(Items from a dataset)
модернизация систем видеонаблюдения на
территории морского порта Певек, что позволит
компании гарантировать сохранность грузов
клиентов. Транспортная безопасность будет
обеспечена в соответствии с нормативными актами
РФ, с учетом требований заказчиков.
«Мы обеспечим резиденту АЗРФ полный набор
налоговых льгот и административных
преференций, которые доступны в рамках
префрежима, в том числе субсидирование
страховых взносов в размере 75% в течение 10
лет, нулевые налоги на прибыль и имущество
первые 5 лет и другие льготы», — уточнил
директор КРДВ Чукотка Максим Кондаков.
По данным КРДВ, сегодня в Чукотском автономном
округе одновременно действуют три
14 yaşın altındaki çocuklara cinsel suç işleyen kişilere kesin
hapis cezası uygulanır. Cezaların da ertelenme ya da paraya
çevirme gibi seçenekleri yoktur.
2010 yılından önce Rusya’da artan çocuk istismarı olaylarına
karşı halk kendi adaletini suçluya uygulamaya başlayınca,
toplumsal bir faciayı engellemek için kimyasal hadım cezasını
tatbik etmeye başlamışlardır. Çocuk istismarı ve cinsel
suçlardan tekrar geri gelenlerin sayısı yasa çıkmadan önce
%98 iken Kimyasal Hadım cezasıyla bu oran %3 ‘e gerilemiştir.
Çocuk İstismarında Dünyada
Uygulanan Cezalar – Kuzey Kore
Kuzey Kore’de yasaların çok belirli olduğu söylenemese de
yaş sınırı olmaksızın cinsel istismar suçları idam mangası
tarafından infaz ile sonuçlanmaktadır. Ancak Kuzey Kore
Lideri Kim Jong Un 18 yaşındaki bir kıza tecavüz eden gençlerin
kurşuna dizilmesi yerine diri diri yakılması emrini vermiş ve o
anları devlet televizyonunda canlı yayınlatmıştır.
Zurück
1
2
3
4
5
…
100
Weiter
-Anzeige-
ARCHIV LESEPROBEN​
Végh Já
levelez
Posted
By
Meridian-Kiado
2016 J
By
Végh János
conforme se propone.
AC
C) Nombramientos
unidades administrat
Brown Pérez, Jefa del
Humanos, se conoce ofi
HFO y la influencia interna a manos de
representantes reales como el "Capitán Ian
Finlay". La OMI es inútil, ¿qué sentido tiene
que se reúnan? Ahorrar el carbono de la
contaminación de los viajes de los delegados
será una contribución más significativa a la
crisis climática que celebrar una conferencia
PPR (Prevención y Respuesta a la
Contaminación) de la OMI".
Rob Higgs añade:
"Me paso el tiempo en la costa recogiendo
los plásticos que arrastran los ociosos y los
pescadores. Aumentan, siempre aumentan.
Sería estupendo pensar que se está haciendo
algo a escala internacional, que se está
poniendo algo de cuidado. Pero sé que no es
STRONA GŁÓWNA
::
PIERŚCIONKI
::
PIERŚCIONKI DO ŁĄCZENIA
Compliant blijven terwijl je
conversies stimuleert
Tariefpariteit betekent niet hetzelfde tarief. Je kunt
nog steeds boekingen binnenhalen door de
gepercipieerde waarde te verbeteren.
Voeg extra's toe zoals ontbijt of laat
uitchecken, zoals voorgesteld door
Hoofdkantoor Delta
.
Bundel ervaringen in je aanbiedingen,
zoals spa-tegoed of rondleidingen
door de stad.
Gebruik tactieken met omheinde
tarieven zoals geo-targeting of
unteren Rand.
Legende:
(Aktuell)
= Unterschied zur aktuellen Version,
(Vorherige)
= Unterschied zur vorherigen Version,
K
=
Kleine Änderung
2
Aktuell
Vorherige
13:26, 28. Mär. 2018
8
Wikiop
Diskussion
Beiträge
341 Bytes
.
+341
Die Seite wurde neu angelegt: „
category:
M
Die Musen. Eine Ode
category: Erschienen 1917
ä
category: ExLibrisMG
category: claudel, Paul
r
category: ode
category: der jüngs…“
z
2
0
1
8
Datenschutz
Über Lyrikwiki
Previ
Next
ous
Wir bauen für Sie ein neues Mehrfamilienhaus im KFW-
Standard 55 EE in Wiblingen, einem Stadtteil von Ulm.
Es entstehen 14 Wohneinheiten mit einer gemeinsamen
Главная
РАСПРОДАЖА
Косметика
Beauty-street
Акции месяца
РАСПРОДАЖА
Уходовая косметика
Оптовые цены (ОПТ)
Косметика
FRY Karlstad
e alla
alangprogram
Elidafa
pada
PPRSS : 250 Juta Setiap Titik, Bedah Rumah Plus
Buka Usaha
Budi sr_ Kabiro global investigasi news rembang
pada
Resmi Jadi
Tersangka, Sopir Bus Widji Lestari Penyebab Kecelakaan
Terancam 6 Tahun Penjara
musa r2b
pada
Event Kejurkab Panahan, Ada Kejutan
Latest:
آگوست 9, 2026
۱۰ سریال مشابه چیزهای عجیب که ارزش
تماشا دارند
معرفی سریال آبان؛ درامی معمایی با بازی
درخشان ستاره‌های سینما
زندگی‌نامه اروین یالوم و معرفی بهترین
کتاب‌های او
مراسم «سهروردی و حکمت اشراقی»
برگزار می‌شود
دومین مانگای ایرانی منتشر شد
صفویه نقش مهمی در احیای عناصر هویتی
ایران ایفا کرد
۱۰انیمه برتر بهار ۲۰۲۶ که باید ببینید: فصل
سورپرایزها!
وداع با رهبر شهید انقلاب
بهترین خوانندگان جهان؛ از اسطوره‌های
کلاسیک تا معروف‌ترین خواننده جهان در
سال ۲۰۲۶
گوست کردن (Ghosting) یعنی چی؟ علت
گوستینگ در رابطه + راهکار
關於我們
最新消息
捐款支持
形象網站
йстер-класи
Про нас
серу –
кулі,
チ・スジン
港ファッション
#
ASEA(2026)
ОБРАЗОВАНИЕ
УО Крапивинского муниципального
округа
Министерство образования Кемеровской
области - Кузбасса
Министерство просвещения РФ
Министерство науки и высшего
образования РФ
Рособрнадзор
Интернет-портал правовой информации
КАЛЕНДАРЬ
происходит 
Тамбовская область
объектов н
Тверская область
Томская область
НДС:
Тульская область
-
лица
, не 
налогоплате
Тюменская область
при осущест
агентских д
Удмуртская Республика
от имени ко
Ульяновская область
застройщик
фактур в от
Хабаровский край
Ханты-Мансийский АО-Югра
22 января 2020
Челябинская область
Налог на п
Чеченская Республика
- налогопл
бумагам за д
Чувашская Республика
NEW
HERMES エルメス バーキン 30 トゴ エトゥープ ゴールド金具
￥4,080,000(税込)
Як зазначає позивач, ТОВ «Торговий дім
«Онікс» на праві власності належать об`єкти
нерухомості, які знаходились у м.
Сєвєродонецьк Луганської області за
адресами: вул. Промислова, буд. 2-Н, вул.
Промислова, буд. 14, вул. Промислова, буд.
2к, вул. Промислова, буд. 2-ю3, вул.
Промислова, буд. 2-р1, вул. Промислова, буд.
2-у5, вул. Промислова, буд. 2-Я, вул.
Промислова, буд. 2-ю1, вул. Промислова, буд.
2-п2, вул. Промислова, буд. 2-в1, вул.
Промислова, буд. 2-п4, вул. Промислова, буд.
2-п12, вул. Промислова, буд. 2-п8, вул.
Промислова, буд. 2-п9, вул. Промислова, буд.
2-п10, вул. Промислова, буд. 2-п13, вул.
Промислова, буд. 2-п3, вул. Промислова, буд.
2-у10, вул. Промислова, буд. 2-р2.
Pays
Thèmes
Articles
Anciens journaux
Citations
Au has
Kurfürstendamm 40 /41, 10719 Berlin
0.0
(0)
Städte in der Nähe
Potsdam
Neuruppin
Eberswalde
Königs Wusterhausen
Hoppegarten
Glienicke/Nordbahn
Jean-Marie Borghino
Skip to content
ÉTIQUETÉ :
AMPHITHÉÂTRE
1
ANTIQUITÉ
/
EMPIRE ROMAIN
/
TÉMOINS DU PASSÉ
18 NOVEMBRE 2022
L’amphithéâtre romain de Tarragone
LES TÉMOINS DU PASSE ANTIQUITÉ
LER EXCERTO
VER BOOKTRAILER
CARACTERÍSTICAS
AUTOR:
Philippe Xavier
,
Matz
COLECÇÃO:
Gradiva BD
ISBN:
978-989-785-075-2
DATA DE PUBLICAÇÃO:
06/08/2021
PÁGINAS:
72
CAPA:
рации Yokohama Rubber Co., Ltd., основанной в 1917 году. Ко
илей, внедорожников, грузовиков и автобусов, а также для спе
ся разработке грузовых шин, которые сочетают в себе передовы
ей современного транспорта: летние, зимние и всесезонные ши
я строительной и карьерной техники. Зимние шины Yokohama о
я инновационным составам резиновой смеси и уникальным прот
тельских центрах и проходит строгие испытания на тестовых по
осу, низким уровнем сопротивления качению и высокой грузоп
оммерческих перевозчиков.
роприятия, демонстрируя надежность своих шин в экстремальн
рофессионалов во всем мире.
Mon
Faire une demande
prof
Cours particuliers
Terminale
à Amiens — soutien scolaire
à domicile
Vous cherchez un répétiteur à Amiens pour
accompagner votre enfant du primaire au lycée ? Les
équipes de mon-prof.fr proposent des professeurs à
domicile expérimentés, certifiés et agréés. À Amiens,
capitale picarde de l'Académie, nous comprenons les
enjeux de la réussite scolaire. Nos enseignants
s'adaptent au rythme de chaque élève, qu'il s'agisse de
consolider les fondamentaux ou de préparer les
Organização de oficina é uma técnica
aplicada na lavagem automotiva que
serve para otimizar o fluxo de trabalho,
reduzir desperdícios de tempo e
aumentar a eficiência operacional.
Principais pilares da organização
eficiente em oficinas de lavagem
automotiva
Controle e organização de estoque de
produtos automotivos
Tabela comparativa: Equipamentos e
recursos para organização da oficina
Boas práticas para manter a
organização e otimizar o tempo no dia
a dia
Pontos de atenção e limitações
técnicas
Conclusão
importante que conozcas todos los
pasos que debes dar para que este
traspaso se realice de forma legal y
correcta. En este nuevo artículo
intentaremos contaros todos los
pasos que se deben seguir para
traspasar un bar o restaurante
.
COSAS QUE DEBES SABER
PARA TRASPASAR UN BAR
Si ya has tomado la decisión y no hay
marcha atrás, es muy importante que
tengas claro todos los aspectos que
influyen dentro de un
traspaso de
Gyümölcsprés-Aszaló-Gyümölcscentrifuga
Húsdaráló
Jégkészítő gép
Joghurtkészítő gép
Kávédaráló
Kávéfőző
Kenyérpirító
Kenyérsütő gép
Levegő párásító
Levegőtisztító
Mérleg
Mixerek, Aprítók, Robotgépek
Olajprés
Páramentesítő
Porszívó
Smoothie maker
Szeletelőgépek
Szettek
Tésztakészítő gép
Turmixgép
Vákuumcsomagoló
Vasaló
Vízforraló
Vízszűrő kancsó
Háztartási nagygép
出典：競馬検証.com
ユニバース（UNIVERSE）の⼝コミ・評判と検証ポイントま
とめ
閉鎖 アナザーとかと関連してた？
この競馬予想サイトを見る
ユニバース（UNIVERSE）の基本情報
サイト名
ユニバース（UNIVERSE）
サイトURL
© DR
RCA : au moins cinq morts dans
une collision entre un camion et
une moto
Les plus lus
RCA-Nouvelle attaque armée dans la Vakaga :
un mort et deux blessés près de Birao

INSTRUCTIONS FOR THE TASK> Return, word for word, every line from the start of the records through the line containing "toplumsal bir faciayı", including that line.

TASK ANSWER>
модернизация систем видеонаблюдения на
территории морского порта Певек, что позволит
компании гарантировать сохранность грузов
клиентов. Транспортная безопасность будет
обеспечена в соответствии с нормативными актами
РФ, с учетом требований заказчиков.
«Мы обеспечим резиденту АЗРФ полный набор
налоговых льгот и административных
преференций, которые доступны в рамках
префрежима, в том числе субсидирование
страховых взносов в размере 75% в течение 10
лет, нулевые налоги на прибыль и имущество
первые 5 лет и другие льготы», — уточнил
директор КРДВ Чукотка Максим Кондаков.
По данным КРДВ, сегодня в Чукотском автономном
округе одновременно действуют три
14 yaşın altındaki çocuklara cinsel suç işleyen kişilere kesin
hapis cezası uygulanır. Cezaların da ertelenme ya da paraya
çevirme gibi seçenekleri yoktur.
2010 yılından önce Rusya’da artan çocuk istismarı olaylarına
karşı halk kendi adaletini suçluya uygulamaya başlayınca,
toplumsal bir faciayı engellemek için kimyasal hadım cezasını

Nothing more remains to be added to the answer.